◆ **WRITTEN TASK**
Could you arrange the stretch of data from the line containing "The value of" through the end as a JSON list of strings, one string per line, with blank lines left out?

◆ **DATA SUPPLIED**
************

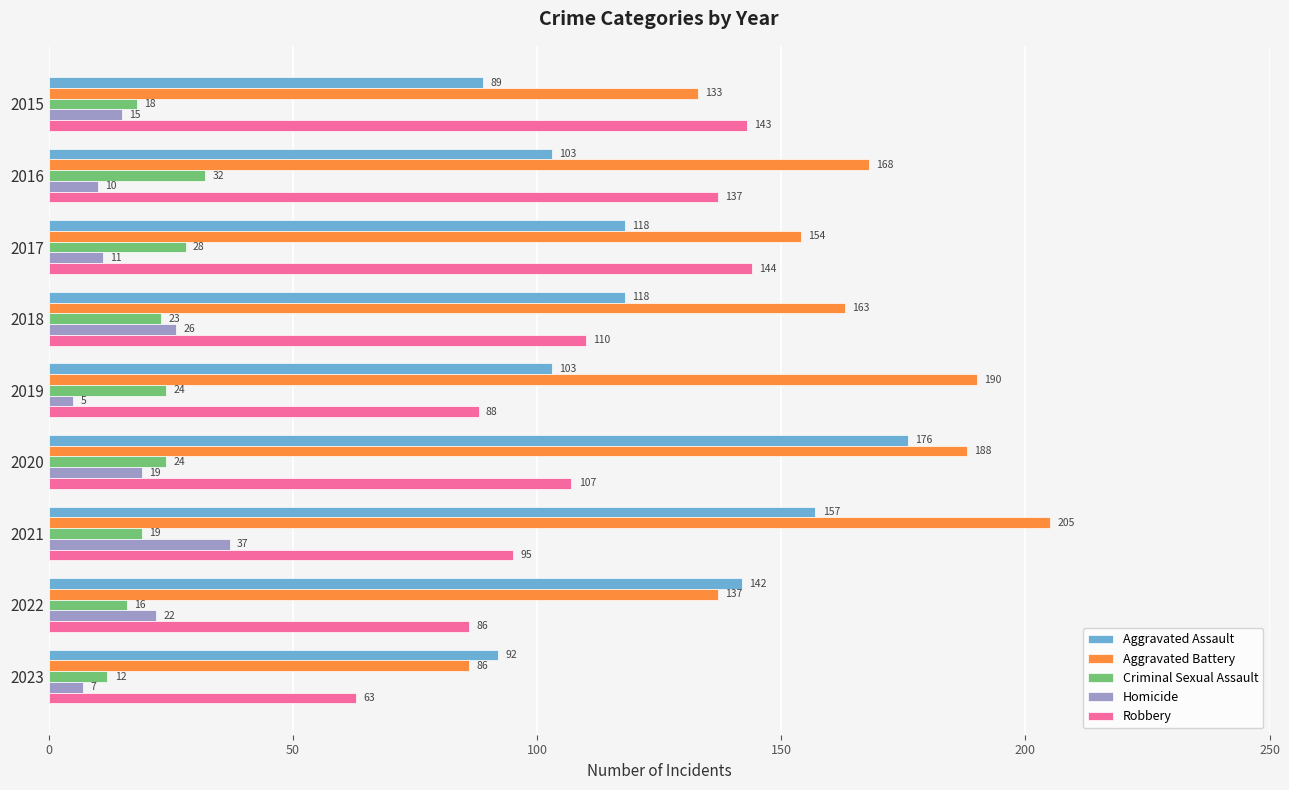

Count the Aggravated Assault values in the range 103 to 142.

5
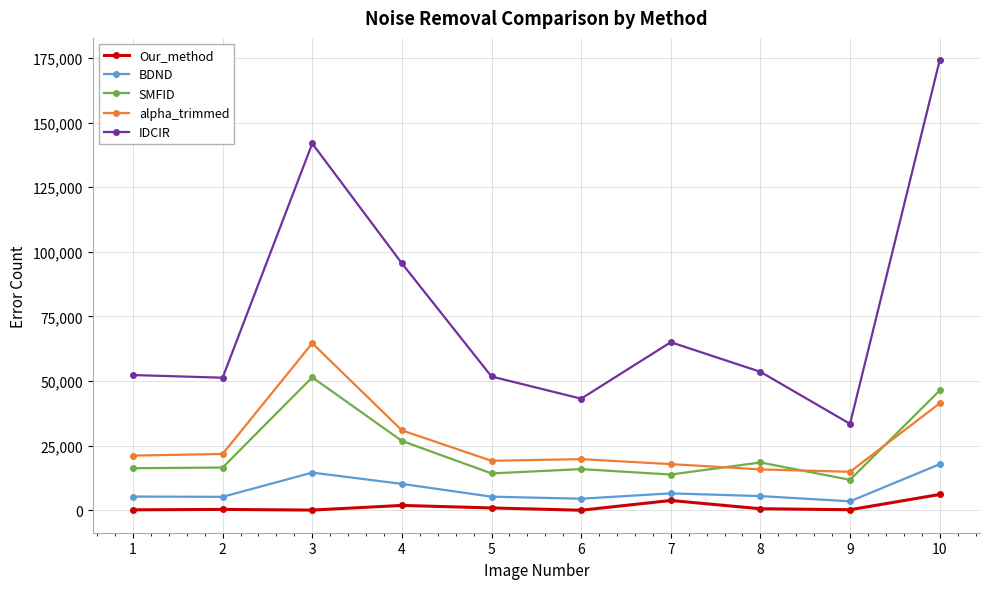

Which series has the widest spread of values?

IDCIR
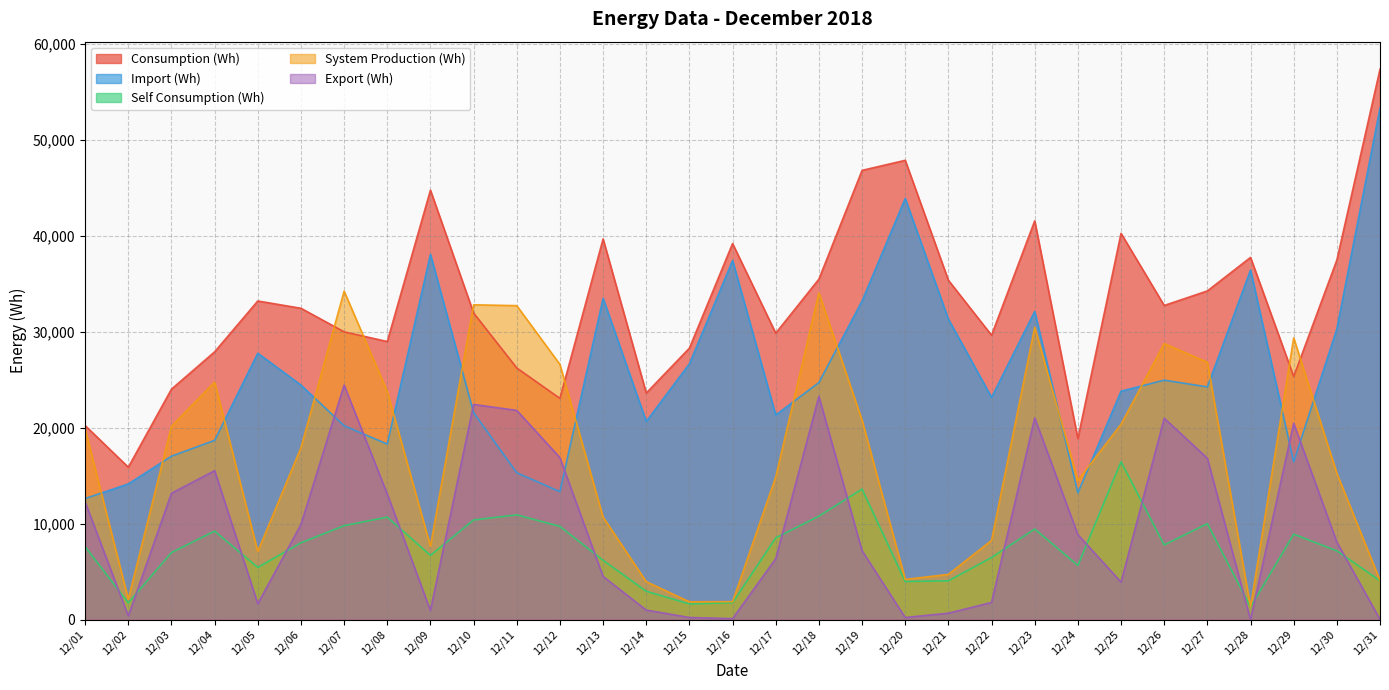

The value of Consumption (Wh) at 12/22 is 29638. True or false?

True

************

◆ **WRITTEN RESPONSE**
[
  "The value of Consumption (Wh) at 12/22 is 29638. True or false?",
  "True"
]